Resolution Mine, a joint venture of Rio Tinto and BHP Billiton in Arizona, is approximately two kilometres underground. Oyu Tolgoi in Mongolia is at a depth of 1.6 kilometres.

“There are deeper mines than this, but what’s unique about these cave mines is the size of their footprint,” said Pierce. “They are more than one kilometre by one kilometre in size. The extraction level has hundreds if not thousands of drawpoints spread over a very large area and that scale of a cave at that depth is relatively new territory.
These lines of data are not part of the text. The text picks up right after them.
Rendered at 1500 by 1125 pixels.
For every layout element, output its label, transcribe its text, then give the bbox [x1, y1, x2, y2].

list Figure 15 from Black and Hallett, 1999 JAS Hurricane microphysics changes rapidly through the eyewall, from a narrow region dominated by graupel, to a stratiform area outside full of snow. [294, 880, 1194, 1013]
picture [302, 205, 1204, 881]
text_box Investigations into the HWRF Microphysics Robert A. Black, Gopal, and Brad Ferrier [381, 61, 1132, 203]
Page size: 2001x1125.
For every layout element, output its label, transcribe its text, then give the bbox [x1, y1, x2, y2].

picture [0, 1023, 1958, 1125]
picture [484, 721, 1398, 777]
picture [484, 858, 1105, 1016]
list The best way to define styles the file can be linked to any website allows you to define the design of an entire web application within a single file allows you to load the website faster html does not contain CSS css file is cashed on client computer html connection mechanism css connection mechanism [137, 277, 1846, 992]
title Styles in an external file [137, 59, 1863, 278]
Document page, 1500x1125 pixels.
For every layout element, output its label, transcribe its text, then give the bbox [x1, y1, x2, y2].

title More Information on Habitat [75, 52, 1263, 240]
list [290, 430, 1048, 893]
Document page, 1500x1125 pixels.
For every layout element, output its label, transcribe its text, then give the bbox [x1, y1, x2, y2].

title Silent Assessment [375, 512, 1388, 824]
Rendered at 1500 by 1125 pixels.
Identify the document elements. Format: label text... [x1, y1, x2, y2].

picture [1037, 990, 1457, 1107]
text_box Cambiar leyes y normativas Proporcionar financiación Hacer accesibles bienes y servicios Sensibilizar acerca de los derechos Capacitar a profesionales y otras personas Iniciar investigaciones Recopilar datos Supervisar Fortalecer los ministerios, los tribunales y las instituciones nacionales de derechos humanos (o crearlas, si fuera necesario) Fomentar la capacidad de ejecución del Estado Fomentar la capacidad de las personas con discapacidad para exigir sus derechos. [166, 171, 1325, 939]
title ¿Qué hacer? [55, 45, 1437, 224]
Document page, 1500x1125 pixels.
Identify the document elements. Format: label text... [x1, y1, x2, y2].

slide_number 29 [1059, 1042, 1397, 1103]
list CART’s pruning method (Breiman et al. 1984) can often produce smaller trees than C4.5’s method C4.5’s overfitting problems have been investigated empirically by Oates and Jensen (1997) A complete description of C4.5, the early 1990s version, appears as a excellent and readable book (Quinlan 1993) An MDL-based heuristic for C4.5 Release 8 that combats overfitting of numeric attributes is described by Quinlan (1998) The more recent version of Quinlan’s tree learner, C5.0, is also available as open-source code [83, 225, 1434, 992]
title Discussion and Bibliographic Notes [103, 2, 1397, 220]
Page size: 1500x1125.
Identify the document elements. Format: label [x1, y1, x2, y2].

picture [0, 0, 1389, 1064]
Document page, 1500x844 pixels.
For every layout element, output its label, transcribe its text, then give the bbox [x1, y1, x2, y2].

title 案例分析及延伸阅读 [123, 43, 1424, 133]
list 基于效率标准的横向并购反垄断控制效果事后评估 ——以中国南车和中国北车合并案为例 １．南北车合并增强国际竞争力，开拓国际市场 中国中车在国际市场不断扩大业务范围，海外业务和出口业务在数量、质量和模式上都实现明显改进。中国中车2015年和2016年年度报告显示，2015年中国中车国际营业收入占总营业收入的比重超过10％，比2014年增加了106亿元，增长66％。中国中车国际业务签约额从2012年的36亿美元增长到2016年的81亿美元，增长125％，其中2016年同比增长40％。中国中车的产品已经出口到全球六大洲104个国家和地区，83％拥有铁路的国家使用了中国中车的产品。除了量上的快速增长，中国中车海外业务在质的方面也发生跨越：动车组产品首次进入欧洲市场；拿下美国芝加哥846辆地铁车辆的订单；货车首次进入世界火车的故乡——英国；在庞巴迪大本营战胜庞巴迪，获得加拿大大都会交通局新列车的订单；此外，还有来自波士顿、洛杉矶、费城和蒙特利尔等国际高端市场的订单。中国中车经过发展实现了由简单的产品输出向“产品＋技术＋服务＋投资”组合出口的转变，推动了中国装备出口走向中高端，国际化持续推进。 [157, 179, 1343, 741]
That has been the motivator for a lot of this research.”

Another focus of the Centre’s research was footprint reliability, “a fancy term for making sure over the life of a cave that the extraction level stays stable,” said Pierce. “Massive, veined rock masses fail in a very different way than classically jointed rocks. It’s not blocks falling out of the crown of the tunnel or squeezing in. We have a new mechanism we have to deal with that’s called spalling. It’s where you get new fractures propagating parallel to the tunnel walls, which produces a slab of rock that wants to detach and move into the opening.

“The real breakthrough for supporting this ground was conceived by Peter Kaiser. It’s called the gabion concept. A gabion is something that you’d see more in a civil engineering context. It’s a wire mesh container with rocks. They’re used worldwide for retaining walls. In the extraction levels of block cave mines, we always have to deal with broken rock in the walls of the tunnel, so Peter’s concept is to use existing ground support techniques – short stiff bolts spaced very tightly – and to use a gabion to knit together the broken rock by installing mesh on the surface of the tunnel, then tying that back deeper into the tunnel wall with longer cables.”

Although overseen in Sudbury by CEMI, the work included in situ studies in Australia and Indonesia, numerical modeling by Itasca and laboratory-based physical modeling in Chile. The solution team also included Golder Associates, SRK Consulting, Aker Wirth, Atlas Copco, MIRARCO and universities in Canada, the U.S. and Switzerland.

For now, the learnings are proprietary to Rio Tino, “but Rio has discussed sharing them with the industry at large,” said Pierce. “It’s just a matter of working out a time frame and a means of doing it.”